El bebé sobrevivió, pero nació sordo y mudo. Fue criado por otra tía y a los 12 años, también fue prometido a una prima.

Detrás de la capilla, Severina había contado las piedras. Eran 47 piedras blancas, pequeñas, clavadas en la tierra dura. 47 niños que no vivieron, 47 secretos enterrados. Y aun así, los matrimonios continuaban.

 

La Promesa y la Fuga

 

El calor de marzo de 1998 era seco como un hueso cuando le dieron la noticia. Severina, de 13 años, estaba en cuclillas en el suelo de tierra de la cocina, pelando yuca.

Su abuela, Doña Custódia, entró.

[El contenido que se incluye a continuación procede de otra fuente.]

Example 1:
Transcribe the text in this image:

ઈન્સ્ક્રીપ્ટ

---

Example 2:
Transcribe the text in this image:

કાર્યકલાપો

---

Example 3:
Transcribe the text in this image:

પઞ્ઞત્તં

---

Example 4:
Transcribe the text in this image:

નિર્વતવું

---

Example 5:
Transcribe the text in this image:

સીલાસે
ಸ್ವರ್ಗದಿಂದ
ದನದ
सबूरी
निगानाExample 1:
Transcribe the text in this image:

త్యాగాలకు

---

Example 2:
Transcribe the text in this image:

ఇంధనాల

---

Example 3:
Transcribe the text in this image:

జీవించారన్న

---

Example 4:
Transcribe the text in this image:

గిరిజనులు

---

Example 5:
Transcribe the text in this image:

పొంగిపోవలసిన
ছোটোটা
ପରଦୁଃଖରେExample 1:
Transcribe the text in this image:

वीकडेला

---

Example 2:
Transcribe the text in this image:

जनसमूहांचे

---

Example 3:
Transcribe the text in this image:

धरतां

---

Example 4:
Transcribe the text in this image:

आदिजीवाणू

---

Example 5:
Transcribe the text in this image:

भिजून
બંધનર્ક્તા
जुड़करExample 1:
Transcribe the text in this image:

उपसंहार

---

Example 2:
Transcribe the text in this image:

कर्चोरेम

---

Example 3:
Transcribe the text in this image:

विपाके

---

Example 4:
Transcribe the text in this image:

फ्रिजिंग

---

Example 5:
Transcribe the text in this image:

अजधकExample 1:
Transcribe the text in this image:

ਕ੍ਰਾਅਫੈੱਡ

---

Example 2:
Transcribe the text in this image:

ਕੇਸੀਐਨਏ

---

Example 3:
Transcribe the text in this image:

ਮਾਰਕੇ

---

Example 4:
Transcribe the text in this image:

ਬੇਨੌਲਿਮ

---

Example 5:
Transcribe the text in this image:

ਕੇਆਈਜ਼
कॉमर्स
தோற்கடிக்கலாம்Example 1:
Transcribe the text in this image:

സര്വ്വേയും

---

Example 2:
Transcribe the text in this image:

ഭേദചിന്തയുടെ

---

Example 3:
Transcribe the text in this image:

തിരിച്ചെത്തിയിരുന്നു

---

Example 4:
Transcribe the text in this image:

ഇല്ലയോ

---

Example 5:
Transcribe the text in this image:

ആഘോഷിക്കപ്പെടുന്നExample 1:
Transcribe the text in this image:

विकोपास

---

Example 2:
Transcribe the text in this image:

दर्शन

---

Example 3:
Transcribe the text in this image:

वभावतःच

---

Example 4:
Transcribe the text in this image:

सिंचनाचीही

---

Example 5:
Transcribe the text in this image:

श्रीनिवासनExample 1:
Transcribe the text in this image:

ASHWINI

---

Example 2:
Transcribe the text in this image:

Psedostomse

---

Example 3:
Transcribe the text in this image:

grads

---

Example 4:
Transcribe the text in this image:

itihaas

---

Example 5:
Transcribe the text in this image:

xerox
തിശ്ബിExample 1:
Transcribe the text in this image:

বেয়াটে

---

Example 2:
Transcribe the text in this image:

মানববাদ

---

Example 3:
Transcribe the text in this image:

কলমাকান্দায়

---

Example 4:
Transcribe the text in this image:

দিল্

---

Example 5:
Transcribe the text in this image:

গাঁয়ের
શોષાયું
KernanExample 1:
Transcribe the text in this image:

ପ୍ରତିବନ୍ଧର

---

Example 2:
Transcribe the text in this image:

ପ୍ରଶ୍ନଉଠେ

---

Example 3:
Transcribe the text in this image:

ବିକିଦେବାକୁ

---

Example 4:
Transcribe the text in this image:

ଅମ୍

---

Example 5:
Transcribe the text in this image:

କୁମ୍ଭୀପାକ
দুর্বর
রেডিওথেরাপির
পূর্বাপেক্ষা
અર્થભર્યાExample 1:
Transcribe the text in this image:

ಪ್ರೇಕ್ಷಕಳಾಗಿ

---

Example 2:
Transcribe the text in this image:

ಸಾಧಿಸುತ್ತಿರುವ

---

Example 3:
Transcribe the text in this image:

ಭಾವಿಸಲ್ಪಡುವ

Tenía 64 años, pero parecía de 80. “Te casas en junio”, dijo la vieja, sin mirarla. “Con Damião”.

Damião. Su hermano. El que dormía en el cuarto de al lado, separado solo por una pared fina.

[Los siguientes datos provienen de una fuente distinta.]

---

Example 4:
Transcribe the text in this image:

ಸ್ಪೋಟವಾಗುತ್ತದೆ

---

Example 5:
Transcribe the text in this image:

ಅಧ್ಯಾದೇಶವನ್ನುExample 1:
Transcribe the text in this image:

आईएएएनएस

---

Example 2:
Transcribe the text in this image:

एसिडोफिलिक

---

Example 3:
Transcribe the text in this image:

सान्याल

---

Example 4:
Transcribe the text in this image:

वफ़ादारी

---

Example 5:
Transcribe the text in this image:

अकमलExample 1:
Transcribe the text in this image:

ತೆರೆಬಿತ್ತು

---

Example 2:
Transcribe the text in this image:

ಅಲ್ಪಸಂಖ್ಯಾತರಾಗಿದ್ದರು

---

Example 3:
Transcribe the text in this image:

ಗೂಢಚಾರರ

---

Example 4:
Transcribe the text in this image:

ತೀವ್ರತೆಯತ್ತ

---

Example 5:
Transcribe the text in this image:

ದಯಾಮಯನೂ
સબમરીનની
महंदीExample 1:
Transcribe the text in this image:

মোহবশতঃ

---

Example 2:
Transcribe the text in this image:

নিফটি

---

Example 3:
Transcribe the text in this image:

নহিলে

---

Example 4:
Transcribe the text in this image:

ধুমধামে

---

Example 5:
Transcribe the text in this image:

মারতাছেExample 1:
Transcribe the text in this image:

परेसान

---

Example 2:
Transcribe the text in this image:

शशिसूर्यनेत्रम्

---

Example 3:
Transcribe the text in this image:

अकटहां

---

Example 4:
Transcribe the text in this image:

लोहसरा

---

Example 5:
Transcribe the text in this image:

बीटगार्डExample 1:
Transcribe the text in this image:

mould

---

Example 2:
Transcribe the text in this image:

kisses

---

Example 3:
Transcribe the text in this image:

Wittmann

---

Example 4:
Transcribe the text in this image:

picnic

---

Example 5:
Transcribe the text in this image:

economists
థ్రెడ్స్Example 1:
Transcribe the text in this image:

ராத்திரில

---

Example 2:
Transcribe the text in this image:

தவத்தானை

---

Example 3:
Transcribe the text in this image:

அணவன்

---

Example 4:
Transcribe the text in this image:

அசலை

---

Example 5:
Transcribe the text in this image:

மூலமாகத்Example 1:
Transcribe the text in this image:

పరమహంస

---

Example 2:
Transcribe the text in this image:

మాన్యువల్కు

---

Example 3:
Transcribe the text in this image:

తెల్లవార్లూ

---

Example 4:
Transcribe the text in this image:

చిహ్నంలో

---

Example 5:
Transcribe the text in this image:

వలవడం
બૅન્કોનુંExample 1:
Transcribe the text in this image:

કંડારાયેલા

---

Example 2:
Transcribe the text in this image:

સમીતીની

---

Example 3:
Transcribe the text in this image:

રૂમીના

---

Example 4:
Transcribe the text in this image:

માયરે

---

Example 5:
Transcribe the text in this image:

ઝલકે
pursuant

Severina dejó de pelar, pero no soltó el cuchillo. Su cerebro intentó entender lo que ya sabía desde siempre. “Sí, abuela”, respondió. Porque eso era lo que se hacía: obedecer.

Esa noche, Severina miró el techo y sintió algo que no tenía nombre. Oyó a Damião respirar al otro lado de la pared. Y por primera vez sintió asco. No de él, sino de sí misma, de la sangre que la aprisionaba.

Junio se acercaba como un buitre, lento, pesado, inevitable. Severina supo que si no hacía algo, se convertiría en otro fantasma, en otra piedra blanca detrás de la capilla.

Unas semanas después del anuncio, Severina supo la verdad: estaba embarazada. Tenía tres meses. El embarazo no trajo aceptación, sino terror. Vio el destino de Josefa esperándola.

Una noche, dos semanas antes de la boda programada, Severina tomó una decisión. Mientras la casa dormía bajo el pesado silencio del sertão, ella hizo lo impensable. Cogió un trozo de pan seco, se deslizó por la pequeña ventana de su cuarto y corrió.

Corrió descalza sobre la tierra roja bajo la luna, sin saber el camino, guiada solo por el miedo y la necesidad de escapar de las piedras blancas. Le tomó casi dos días, hambrienta y cubierta de polvo, llegar a São João do Cariri.

Entró en la pequeña estación de policía. El oficial de servicio, acostumbrado a disputas por cabras, levantó la mirada.

Entonces Severina, de 13 años, embarazada de su propio hermano, hizo lo que ninguna mujer Batista había hecho en casi un siglo.

Ella habló.

Habló de Firmina, del libro de cuero, de los matrimonios, de las 47 piedras, del inspector Antônio Freitas. Habló hasta que su voz se quebró.

Esta vez, las autoridades no pudieron ignorarlo. El caso explotó. La “Hacienda Pedra Seca” fue allanada. El mundo exterior, ese que Firmina tanto despreciaba, finalmente forzó la entrada.

El reino de sangre pura se derrumbó. Los ancianos fueron arrestados. Los niños, muchos con severos problemas genéticos, fueron puestos bajo la custodia del estado. El libro de Firmina se convirtió en evidencia.

Severina perdió al bebé, un último precio que la sangre le cobró. Pero sobrevivió. Se convirtió en la mujer que rompió el ciclo, la única que finalmente escapó de la mirada penetrante del retrato de Firmina Batista.